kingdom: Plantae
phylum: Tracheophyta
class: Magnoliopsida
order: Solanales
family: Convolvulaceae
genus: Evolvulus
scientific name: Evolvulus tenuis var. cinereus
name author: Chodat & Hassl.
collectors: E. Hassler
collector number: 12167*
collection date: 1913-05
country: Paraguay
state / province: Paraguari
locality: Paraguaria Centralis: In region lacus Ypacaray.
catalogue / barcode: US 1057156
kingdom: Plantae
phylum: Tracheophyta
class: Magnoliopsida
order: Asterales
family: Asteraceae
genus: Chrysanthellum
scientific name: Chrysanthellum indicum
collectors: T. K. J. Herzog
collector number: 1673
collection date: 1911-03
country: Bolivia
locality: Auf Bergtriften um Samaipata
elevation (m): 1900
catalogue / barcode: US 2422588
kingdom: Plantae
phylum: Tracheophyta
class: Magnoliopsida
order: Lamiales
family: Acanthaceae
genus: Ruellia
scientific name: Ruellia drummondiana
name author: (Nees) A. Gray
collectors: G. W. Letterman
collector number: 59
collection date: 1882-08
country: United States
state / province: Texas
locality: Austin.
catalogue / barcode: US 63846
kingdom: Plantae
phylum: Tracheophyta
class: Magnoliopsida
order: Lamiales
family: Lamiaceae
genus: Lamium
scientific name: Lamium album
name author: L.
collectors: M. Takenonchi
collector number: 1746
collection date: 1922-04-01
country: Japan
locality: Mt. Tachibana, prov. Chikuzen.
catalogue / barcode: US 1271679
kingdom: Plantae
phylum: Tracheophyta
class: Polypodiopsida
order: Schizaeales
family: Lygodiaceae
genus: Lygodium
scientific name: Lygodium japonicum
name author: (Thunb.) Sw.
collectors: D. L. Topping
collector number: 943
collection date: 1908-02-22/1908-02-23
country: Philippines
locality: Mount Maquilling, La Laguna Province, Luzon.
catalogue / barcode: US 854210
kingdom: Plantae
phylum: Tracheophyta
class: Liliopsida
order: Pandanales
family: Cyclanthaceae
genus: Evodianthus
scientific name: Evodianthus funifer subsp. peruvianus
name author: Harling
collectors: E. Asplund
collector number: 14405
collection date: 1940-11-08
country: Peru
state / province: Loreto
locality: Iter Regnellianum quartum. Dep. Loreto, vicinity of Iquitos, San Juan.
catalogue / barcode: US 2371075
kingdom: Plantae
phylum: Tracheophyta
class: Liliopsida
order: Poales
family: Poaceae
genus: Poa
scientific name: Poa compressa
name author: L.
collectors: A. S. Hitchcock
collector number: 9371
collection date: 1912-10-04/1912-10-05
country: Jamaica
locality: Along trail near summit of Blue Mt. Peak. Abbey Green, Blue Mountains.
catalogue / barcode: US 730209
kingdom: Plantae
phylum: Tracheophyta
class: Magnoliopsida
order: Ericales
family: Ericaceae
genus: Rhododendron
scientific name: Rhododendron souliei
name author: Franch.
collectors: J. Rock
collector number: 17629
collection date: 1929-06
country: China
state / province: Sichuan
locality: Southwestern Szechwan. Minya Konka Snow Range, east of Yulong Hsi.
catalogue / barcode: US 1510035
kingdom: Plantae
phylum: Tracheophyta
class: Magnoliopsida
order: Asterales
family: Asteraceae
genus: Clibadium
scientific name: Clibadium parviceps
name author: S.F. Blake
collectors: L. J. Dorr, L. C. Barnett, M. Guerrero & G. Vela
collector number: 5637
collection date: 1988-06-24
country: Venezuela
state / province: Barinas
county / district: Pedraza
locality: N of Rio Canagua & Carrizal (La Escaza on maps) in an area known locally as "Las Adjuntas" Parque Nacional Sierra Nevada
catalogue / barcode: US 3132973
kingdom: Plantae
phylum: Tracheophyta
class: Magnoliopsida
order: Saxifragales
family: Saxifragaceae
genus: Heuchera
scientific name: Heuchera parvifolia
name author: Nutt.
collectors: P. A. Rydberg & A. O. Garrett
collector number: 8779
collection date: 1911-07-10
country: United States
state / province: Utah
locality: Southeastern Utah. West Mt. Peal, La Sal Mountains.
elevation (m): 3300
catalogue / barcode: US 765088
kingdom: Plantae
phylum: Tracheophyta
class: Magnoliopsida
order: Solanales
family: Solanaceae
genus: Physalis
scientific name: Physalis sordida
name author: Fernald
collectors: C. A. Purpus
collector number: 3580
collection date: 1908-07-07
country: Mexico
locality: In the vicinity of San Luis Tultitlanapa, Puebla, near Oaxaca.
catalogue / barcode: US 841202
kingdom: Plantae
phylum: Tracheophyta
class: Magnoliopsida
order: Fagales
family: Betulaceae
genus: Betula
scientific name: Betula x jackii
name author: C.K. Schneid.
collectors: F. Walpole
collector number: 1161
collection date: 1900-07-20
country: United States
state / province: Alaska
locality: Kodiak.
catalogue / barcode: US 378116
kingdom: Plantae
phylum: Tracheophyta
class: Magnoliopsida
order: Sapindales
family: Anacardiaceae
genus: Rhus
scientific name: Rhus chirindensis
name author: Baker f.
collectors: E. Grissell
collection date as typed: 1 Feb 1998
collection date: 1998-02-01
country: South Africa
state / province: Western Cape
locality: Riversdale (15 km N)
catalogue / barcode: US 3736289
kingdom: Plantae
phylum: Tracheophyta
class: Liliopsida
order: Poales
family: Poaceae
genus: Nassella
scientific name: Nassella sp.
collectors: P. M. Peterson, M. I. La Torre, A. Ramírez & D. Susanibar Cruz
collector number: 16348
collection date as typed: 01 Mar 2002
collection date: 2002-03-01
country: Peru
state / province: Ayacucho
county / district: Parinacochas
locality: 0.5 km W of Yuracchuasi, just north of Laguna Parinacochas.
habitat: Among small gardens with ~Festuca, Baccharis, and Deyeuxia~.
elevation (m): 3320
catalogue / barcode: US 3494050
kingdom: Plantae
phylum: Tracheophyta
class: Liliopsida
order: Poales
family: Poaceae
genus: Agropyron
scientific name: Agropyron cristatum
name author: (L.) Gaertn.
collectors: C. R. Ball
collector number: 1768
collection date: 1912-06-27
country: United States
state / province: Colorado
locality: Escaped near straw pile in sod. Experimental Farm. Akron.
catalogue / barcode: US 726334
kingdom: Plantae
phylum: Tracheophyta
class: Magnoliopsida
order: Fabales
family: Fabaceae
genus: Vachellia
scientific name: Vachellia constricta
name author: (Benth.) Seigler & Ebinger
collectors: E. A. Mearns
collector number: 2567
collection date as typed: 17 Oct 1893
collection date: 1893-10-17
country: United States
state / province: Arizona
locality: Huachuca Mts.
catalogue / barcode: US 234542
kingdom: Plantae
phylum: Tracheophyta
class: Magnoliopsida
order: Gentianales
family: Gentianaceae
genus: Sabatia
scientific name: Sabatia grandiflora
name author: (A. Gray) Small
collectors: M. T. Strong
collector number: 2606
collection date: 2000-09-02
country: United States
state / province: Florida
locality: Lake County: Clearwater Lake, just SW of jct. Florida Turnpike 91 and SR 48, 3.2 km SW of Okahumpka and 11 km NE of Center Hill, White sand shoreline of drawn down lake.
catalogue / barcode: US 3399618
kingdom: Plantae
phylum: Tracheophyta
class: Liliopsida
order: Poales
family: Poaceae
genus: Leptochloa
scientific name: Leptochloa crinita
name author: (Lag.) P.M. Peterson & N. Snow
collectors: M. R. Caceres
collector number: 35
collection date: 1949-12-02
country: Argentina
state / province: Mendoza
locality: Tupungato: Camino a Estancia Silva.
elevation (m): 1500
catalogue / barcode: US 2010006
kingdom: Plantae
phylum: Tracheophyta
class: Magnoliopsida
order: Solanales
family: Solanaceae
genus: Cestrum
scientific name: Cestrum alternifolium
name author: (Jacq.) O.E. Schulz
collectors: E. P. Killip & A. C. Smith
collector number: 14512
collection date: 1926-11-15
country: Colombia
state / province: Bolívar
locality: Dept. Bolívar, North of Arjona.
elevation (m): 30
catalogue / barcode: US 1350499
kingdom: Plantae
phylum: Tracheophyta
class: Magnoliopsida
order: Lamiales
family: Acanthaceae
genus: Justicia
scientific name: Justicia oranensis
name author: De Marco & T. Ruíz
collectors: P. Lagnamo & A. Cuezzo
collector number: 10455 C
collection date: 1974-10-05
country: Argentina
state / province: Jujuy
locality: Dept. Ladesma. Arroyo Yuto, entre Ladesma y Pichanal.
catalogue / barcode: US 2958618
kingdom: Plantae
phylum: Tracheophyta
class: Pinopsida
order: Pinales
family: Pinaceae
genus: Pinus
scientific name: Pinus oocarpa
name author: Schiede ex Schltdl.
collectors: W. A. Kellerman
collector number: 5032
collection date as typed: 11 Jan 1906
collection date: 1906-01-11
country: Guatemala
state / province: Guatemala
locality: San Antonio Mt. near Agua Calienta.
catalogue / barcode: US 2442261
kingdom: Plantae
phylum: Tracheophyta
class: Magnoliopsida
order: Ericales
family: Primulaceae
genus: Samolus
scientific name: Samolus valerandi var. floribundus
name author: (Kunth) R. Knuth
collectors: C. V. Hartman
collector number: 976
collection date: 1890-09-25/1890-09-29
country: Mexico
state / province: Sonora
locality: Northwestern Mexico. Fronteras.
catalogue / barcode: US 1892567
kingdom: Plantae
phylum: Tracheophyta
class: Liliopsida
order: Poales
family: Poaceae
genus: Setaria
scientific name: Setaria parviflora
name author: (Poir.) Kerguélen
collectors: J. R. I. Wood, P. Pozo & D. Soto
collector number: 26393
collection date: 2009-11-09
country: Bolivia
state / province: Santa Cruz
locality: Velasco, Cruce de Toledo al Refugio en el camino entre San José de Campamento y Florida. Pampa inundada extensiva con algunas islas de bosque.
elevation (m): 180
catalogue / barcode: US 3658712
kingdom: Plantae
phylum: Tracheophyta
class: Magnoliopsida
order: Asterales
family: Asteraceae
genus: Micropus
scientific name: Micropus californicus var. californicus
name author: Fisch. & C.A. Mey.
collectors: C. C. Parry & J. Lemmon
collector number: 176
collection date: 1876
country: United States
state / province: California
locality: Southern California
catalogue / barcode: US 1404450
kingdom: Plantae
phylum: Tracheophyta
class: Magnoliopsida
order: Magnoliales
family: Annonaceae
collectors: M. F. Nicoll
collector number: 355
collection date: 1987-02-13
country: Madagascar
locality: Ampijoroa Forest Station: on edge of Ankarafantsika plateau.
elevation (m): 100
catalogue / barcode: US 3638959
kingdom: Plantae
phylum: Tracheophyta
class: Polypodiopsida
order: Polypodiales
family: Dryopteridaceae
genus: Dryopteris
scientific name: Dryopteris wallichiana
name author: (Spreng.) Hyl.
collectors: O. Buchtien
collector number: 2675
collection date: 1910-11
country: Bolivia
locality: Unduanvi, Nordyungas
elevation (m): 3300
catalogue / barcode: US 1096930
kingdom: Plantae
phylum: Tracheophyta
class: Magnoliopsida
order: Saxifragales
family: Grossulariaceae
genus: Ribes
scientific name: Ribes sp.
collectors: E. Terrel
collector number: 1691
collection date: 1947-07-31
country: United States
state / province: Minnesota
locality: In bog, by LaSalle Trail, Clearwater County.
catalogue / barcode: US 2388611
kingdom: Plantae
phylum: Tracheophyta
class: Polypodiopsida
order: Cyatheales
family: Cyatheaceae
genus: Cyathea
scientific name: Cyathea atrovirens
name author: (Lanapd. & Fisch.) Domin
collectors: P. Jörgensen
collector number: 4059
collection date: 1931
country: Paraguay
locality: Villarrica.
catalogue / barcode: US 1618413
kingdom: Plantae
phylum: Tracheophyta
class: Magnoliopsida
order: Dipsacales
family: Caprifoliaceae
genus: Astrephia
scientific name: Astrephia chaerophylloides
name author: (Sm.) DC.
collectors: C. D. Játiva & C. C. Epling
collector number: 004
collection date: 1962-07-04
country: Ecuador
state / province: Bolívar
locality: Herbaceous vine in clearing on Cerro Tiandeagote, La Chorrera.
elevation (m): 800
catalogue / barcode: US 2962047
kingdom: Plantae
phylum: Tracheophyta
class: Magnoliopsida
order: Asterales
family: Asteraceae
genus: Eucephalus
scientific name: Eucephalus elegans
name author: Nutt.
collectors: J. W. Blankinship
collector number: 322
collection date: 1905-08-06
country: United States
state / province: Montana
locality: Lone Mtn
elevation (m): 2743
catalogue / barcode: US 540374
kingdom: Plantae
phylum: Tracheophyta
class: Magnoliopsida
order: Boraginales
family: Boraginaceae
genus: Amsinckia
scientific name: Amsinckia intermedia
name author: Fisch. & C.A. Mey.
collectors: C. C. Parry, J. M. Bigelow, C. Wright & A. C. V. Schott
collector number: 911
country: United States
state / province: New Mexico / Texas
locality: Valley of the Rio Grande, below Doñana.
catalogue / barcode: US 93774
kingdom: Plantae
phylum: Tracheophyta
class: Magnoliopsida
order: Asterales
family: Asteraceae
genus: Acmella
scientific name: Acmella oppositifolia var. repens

========================================================================

### EXERCISE BRIEF
Reproduce the stretch of the material from the line containing "locality: Iter Regnellianum" through the line containing "country: China", substituting "collected by" for "collectors" and changing nothing else.

### EXERCISE SOLUTION
locality: Iter Regnellianum quartum. Dep. Loreto, vicinity of Iquitos, San Juan.
catalogue / barcode: US 2371075
kingdom: Plantae
phylum: Tracheophyta
class: Liliopsida
order: Poales
family: Poaceae
genus: Poa
scientific name: Poa compressa
name author: L.
collected by: A. S. Hitchcock
collector number: 9371
collection date: 1912-10-04/1912-10-05
country: Jamaica
locality: Along trail near summit of Blue Mt. Peak. Abbey Green, Blue Mountains.
catalogue / barcode: US 730209
kingdom: Plantae
phylum: Tracheophyta
class: Magnoliopsida
order: Ericales
family: Ericaceae
genus: Rhododendron
scientific name: Rhododendron souliei
name author: Franch.
collected by: J. Rock
collector number: 17629
collection date: 1929-06
country: China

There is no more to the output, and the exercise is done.